Psychology of Attraction: The Power of Smell

We may like the subtle smell of a designer fragrance on our partner, however, when it comes to attraction and mate assessment, the power of smell may have a deeper role than you think.

Olfaction [the sense of smell] is one of our strongest primitive and most intimate senses – breathing in the smell of potential mates around you. It is widely known that pheromones are partly responsible for attraction, in particular sexual attraction.  Each individual has a unique smell which can be undetectable by the conscious nose, but can be seen as an outward display of individual genes and traits.

In terms of mate assessment, smell therefore becomes vital. Reaching the emotional cortex of the brain quicker than touch or taste, smell allows our brains to quickly assess mate compatibility and in turn, attraction. In an evolutionary psychological perspective, this could be linked to survival and reproduction. Smell helps our brains assess an individual’s gene pool, fertility, illness etc. - including judging how someone handles stressful situations and even traits they may pass on to subsequent children. These aspects are subconsciously assessed before we even come into physical contact with the individual. We can then further assess suitability through the first kiss (see our blog:, which is an additional aspect of mate assessment.

Are there differences between men and women?

Research by McClintock (2005)[1] found that women are particularly apt when it comes to the power of smell.
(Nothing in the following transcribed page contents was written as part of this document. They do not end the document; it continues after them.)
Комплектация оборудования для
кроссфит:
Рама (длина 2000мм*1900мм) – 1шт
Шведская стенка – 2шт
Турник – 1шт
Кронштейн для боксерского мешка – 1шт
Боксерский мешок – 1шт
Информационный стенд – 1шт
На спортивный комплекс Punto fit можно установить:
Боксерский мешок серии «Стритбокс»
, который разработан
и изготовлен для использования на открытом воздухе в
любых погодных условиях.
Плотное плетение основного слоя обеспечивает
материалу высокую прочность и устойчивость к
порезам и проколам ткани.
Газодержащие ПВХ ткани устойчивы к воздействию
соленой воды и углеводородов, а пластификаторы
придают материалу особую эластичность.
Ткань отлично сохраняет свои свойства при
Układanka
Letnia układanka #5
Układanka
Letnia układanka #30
Women can detect minute gene differences in the male’s odor and demonstrate a preference for particular males who share compatible genetics.
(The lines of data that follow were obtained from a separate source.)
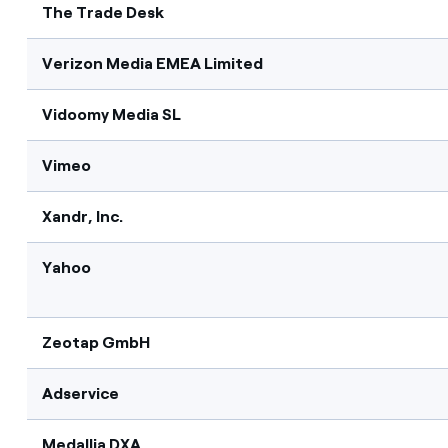
The Trade Desk
Verizon Media EMEA Limited
Vidoomy Media SL
Vimeo
Xandr, Inc.
Yahoo
Zeotap GmbH
Adservice
Medallia DXA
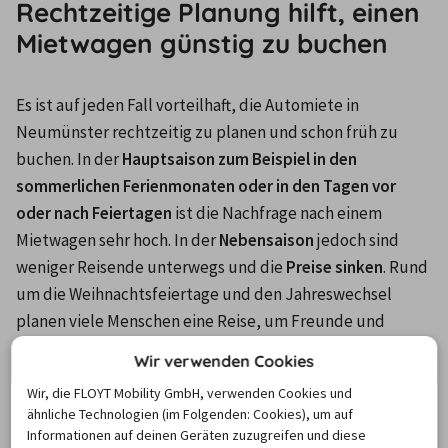
Rechtzeitige Planung hilft, einen
Mietwagen günstig zu buchen
Es ist auf jeden Fall vorteilhaft, die Automiete in 
Neumünster rechtzeitig zu planen und schon früh zu 
buchen. In der 
Hauptsaison zum Beispiel in den 
sommerlichen Ferienmonaten oder in den Tagen vor 
oder nach Feiertagen
 ist die Nachfrage nach einem 
Mietwagen sehr hoch. In der 
Nebensaison 
jedoch sind 
weniger Reisende unterwegs und die 
Preise sinken
. Rund 
um die Weihnachtsfeiertage und den Jahreswechsel 
planen viele Menschen eine Reise, um Freunde und 
Verwandte zu besuchen oder einige Tage Ferien zu 
Wir verwenden Cookies
machen. Entsprechend häufig ist in diesen Wochen der 
Wir, die FLOYT Mobility GmbH, verwenden Cookies und
Wunsch, in Neumünster ein Auto zu mieten. Gleiches gilt 
ähnliche Technologien (im Folgenden: Cookies), um auf
für den Ferienmonat August. Zu diesen Zeiten ist die 
Informationen auf deinen Geräten zuzugreifen und diese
Men however, are not so attuned to detecting genetic similarities based on olfaction, despite men and women both receiving and processing smells in the same way from a neuropsychological standpoint. This could be due to the primitive mating reasons, men want to merely pass on their genes and have an element of quantity over quality, whereas women’s primitive needs are to find a mate with different but compatible genes to her own, allowing for an advantage for subsequent children (Wedekind 1995)[2]. The need and ability to sense these aspects increases during fertile cycles, increasing attraction (and ability to smell out) to the right type of male during the vital ovulation period. Women taking contraceptive pills, whose bodies experience ‘pregnancy hormones’ preventing ovulation, are therefore at a disadvantage – being unable to readily assess the smell of their mate, often resulting in poorer mate selection by seeking smell of males or individuals with the same genetic smell to them – such as relatives, who, in theory, would help rear the baby.

Smell therefore can then be seen as an element of natural selection for women making the best father choice possible for their future offspring as well as selecting the right match emotionally for her. So the next time you decide to splash on another spritz of your fragrance, remember that your date is looking to smell (and meet) the real you.


[1] McClintock, M. K, Bullivant, S., Jacon S., Spencer, N., Ober, Z., Ober C. (2005) Human Body Scents: Conscious Perceptions and Biological Effects. Chem. Senses Vol. 30 1. Pp.135-137.

[2] Wedekind, C., Seebeck T., Bettens, F., Paepke A. J. (1995) Proceedings: Biological Sciences, Vol. 260, No. 1359. pp. 245-249.